Moreover, because Midgard’s motion for summary judgment must stand on its own merits, the failure of NGC to respond cannot supply by default any proof essential for Midgard to establish its entitlement to summary judgment. City of Houston v. Clear Creek Basin Authority, 589 S.W.2d 671, 678 (Tex.1979). Affidavits are insufficient unless they contain allegations that are direct and unequivocal and perjury can be assigned upon them. Brownlee v. Brownlee, 665 S.W.2d 111, 112 (Tex.1984). Further, conclusions made by an expert in an affidavit are insufficient to support summary judgment. Anderson v. Snider, 808 S.W.2d 54, 55 (Tex.1991). Among other things, Rule 166a(f) requires that affidavits be made on personal knowledge and must show that the affiant is competent to testify to the matters stated therein. For these reasons, and because hearsay statements do not constitute summary judgment proof, Lopez v. Hink, 757 S.W.2d 449, 451 (Tex.App.—Houston [14th Dist.], 1988, no writ), the portions of Van-divere’s affidavit based upon the information contained in the disk provided by Transok cannot support summary judgment for any specific amount of damages.
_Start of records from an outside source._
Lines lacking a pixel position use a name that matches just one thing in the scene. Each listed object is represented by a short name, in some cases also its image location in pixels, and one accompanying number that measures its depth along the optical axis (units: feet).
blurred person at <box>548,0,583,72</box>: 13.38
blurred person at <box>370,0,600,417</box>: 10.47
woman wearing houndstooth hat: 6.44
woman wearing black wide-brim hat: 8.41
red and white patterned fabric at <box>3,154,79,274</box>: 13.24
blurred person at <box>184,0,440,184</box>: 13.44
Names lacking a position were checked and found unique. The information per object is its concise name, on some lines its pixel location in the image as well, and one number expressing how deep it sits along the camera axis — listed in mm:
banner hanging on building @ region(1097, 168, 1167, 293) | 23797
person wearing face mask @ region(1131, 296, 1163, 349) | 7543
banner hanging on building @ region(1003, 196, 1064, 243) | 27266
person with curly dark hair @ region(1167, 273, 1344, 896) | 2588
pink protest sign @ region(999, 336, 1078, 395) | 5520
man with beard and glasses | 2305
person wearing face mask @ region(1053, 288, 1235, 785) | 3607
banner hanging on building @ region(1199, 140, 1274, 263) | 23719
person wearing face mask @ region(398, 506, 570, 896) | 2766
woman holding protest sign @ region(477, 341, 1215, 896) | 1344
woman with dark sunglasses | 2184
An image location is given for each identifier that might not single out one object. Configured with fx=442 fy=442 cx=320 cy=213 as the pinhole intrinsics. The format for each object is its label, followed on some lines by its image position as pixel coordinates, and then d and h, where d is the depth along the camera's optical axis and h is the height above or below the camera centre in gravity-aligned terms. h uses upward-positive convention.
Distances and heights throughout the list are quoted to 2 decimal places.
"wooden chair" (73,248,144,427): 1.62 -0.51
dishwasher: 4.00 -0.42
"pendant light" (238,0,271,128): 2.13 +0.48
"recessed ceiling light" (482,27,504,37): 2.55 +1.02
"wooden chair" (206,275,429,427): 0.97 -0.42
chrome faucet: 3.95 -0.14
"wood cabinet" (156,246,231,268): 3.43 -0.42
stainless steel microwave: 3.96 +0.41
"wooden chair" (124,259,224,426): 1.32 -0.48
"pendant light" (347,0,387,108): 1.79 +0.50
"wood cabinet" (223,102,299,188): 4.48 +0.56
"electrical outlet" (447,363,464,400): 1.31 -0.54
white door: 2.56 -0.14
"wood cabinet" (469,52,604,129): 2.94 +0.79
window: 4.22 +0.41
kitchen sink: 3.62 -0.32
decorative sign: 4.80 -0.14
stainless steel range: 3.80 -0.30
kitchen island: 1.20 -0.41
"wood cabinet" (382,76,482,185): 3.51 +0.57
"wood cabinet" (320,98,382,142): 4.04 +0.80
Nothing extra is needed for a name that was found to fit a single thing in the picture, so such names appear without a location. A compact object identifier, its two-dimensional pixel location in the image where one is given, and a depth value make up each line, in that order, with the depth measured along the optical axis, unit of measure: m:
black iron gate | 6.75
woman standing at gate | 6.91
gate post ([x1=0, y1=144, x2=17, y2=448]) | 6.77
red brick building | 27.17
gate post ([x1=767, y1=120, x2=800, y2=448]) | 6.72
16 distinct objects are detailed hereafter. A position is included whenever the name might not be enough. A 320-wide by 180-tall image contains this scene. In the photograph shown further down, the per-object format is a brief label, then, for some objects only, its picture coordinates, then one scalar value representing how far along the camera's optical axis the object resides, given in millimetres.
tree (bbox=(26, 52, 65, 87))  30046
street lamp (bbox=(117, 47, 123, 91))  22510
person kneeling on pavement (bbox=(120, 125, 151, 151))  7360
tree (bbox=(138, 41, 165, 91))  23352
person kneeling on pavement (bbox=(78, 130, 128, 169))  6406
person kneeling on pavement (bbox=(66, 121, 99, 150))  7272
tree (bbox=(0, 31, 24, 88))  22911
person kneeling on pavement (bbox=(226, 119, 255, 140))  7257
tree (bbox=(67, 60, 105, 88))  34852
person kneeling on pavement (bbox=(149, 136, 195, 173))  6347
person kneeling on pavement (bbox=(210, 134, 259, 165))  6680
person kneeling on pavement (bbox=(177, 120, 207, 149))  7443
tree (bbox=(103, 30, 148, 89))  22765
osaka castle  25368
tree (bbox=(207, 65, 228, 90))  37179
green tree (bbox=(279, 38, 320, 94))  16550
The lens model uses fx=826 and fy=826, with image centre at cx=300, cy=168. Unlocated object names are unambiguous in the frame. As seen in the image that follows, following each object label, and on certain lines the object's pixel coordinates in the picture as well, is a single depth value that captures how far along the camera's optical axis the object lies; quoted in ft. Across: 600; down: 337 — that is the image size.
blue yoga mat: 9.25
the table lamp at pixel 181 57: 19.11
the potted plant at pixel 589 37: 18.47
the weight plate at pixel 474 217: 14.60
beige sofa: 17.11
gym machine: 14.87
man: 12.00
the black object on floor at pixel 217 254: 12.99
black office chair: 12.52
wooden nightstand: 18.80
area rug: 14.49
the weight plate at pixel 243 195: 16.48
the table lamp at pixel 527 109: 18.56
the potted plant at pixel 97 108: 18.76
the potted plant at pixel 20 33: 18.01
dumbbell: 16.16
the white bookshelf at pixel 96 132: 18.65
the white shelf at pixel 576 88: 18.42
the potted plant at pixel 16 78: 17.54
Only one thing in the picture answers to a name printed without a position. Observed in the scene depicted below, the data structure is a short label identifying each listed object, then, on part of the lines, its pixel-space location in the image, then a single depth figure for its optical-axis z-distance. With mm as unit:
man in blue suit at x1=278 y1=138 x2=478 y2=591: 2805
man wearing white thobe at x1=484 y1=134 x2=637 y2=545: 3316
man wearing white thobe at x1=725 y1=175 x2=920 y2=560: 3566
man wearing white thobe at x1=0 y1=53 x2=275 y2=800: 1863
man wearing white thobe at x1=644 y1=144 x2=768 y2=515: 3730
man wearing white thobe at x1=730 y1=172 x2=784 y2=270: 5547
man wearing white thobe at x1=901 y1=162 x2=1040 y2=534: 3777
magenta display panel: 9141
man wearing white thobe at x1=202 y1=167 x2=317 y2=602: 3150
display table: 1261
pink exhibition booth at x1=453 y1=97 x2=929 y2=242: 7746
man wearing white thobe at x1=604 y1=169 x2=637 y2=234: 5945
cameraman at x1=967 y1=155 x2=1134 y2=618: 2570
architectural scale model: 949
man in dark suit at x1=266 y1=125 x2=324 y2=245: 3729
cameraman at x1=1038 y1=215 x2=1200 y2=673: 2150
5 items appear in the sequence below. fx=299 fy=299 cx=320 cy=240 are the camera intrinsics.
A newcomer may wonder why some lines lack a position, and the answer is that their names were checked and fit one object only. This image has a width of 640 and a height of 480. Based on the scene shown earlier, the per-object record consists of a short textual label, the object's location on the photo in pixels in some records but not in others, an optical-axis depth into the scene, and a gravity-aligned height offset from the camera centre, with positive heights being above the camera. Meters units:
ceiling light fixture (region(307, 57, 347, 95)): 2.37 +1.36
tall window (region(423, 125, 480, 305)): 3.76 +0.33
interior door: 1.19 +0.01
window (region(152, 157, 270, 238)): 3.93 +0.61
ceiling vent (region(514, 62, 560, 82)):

Midgard’s motion for rehearing is overruled.

Relying on Rule 44.1(b) of the Texas Rules of Appellate Procedure, NGC urges that because the damages are unliquidated and NGC contested liability, we should correct our opinion and reverse and remand the cause on all issues, including liability. Agreeing, we grant NGC’s motion for rehearing. Although Midgard’s claim may ultimately constitute “liquidated” damages as defined in Ortiz Oil Co. v. Geyer, 138 Tex. 373, 159 S.W.2d 494, 497 (1942), because Midgard does not contend in its response to NGC’s motion for rehearing that its claim is liquidated, the judgment of the trial court is reversed and the cause remanded for trial on all issues. Accordingly, our judgment dated October 22,1999 is hereby withdrawn.